Entries shown:

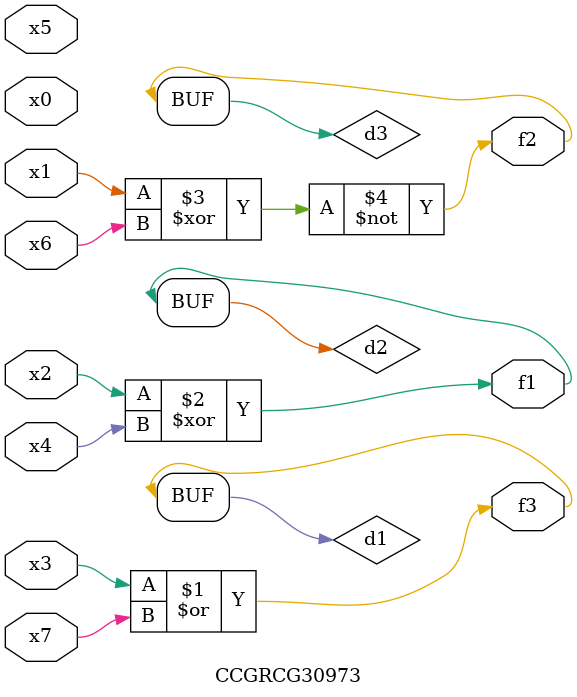
<source format=v>
module CCGRCG30973(
	input x0, x1, x2, x3, x4, x5, x6, x7,
	output f1, f2, f3
);

	wire d1, d2, d3;

	or (d1, x3, x7);
	xor (d2, x2, x4);
	xnor (d3, x1, x6);
	assign f1 = d2;
	assign f2 = d3;
	assign f3 = d1;
endmodule

</source>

Work instructions:
Across the data, how many lines have the word "assign" in them? Respond with the number alone.

Solution to this exercise:
3